# Amazon Bestsellers WebScrapping project
### The aim of this project is to scrape the urls of the different categories of books available in Amazon.in/books page and to get top 50 books under each category

#### Steps to Achieve this
- Scrape the Category name and category urls from the book page
- Save the result in the form of csv file
- Write a function to scrape all the relevant book info from each url
- Write a function to save info from each category as a separate csv file and save everything in a folder.

In [1]:
#We will first import all the relevant libraries.
import os
import pandas as pd
from bs4 import BeautifulSoup as bs
import requests
import csv
import time

In [2]:
#The URL of the main page from which we will start working on the project
bestseller_url = 'https://www.amazon.in/gp/bestsellers/books/ref=zg_bs_unv_books_1_1318104031_1'

In [3]:
#We will now define a function to scape all the URLs and Title of categories present on the Page

def scrape_category_info(URL):
    response = requests.get(URL)
    if response.status_code != 200:
        raise Exception('Failed to Scrape {}'.format(URL))
    #We use Beautifulsoup to read the html
    soup = bs(response.text, 'html.parser')
    category_tag = soup.find_all('div' , {'class': '_p13n-zg-nav-tree-all_style_zg-browse-item__1rdKf _p13n-zg-nav-tree-all_style_zg-browse-height-large__1z5B8'})
    category_dict =[{ 
    'name' : cat.find('a').text,
    'url' : 'https://amazon.in' + cat.find('a')['href']} for cat in category_tag[1:]]
    return pd.DataFrame(category_dict)

In [7]:
#write a function to do this at once and store it in a pd dataframe and save it as csv as well
def book_info(category_url):
    page = requests.get(category_url)


    if page.status_code != 200:
        raise Exception("Failed to download{}. Skipping...".format(category_url))
    topic_doc = bs(page.text, 'html.parser')
    #Searching for tags which contain the information we need
    book_name_tags = topic_doc.find_all('div', {'class': '_cDEzb_p13n-sc-css-line-clamp-1_1Fn1y'})
    book_rating_tag = topic_doc.find_all('div', {'class': 'a-icon-row'})
    book_type_tag = topic_doc.find_all('div', {'class': 'a-row a-size-small'})
    book_price_tag = topic_doc.find_all('div', {'class': 'a-row'})

    #Creating empty lists
    book_name = []
    book_author = []
    book_ratings = []
    book_star = []
    book_type = []
    book_price = []
    #loops to save information
    for i in range(len(book_name_tags)):
        if i % 2 == 0:
            book_name.append(book_name_tags[i].text.strip())
        elif i % 2 != 0:
            book_author.append(book_name_tags[i].text.strip())

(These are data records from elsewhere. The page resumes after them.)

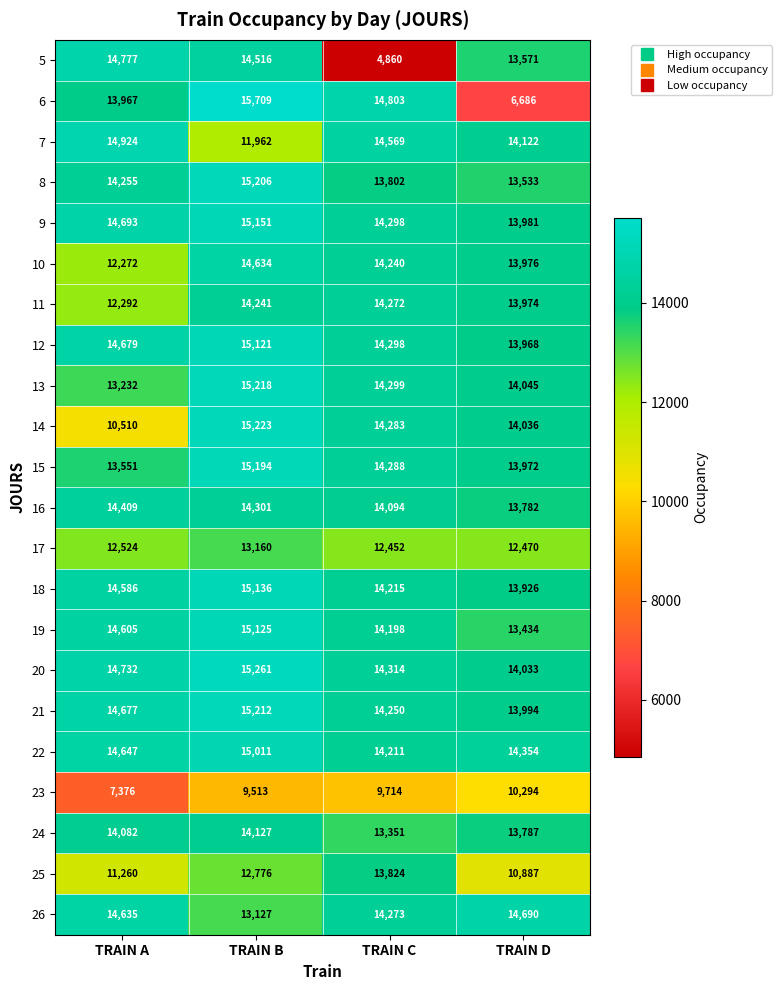

True or false: 25 has a value of 13824 at TRAIN C.

True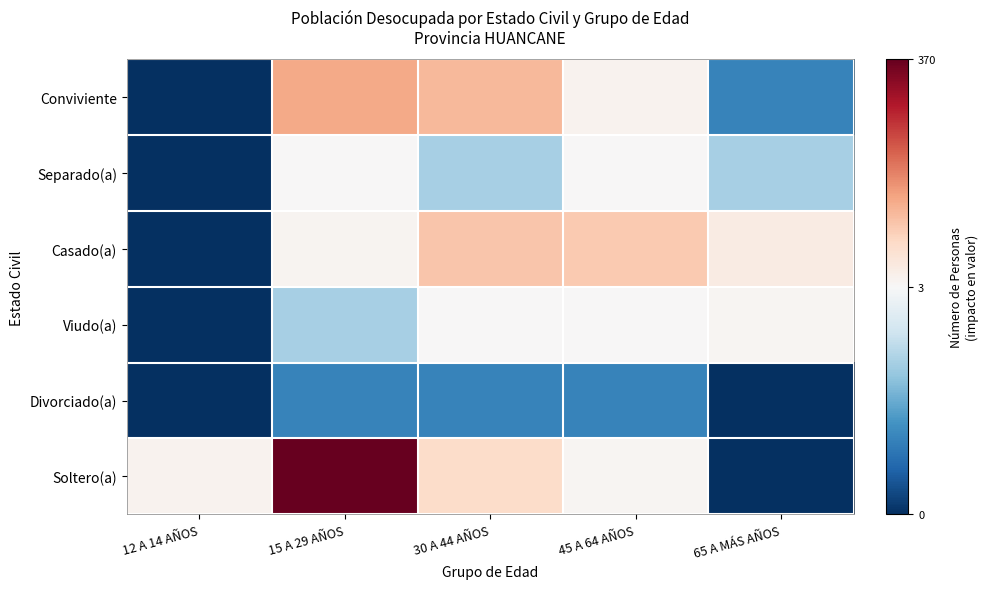

Which series has the largest total across all categories?

Soltero(a)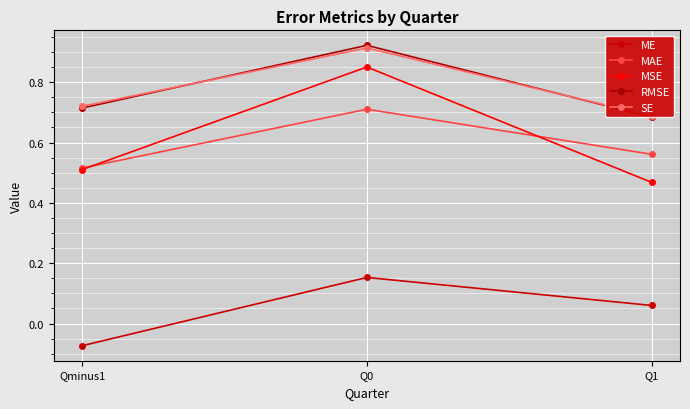

Reading left to right, what are all the values shown in this chart?

ME: -0.1	0.2	0.1
MAE: 0.5	0.7	0.6
MSE: 0.5	0.9	0.5
RMSE: 0.7	0.9	0.7
SE: 0.7	0.9	0.7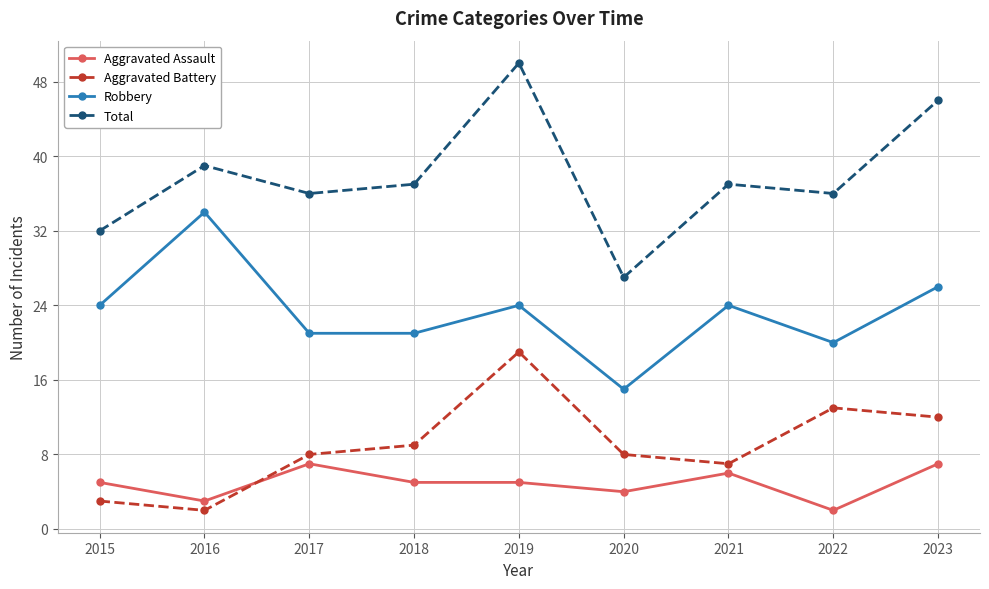

Read the Total value at 2020.

27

    for i in range(len(book_rating_tag)):
        rating_tag = book_rating_tag[i].find_all('span')
        book_star.append(rating_tag[0].text.strip())
        book_ratings.append(rating_tag[1].text.strip())

    for i in range(len(book_type_tag)):
        if i % 2 != 0:
            type = book_type_tag[1].find_all('span', {'class': 'a-size-small a-color-secondary a-text-normal'})
            book_type.append(type[0].text)

    for i in range(1, len(book_price_tag)):
        if i % 4 == 0:
            book_price_tag1 = book_price_tag[i].find_all('span', {'class':'p13n-sc-price'})
            if len(book_price_tag1) != 0:
                price = book_price_tag1[0].text.strip()
                price = price[1:]
                book_price.append(price)
    #creating dictionary
    book_dict = {
        'Name' : book_name,
        'Author' : book_author,
        'No_Of_Ratings' : book_ratings,
        'Stars' : book_star,
        'Type' : book_type,
        'Price' : book_price
    }
    #Converting dict to Pandas DataFrame
    book_df = pd.DataFrame({key:pd.Series(value) for key, value in book_dict.items()})

    return book_df

In [5]:
def scrape_books(URL):
    os.makedirs('AmazonBestSellers', exist_ok=True)
    path = 'AmazonBestSellers/'
    
    category_df = scrape_category_info(URL)
    if os.path.exists(path + 'categories.csv'):
            print("The file {} already exists. Skipping...".format(path + 'categories.csv'))
    category_df.to_csv('AmazonBestSellers/{}.csv'.format('categories'), index=None)
        
    for index, row in category_df.iterrows():
        if os.path.exists(path + row['name'] + '.csv'):
            print("The file {} already exists. Skipping...".format(path + row['name'] + '.csv'))
        print('Scraping top repositories for "{}"'.format(row['name']))
        book_df = book_info(row['url'])
        book_df.to_csv(path + '{}.csv'.format(row['name']), index=None)
    return print('Scrapping is now complete.')

In [6]:
bestseller_url 

'https://www.amazon.in/gp/bestsellers/books/ref=zg_bs_unv_books_1_1318104031_1'

In [None]:
scrape_books(bestseller_url)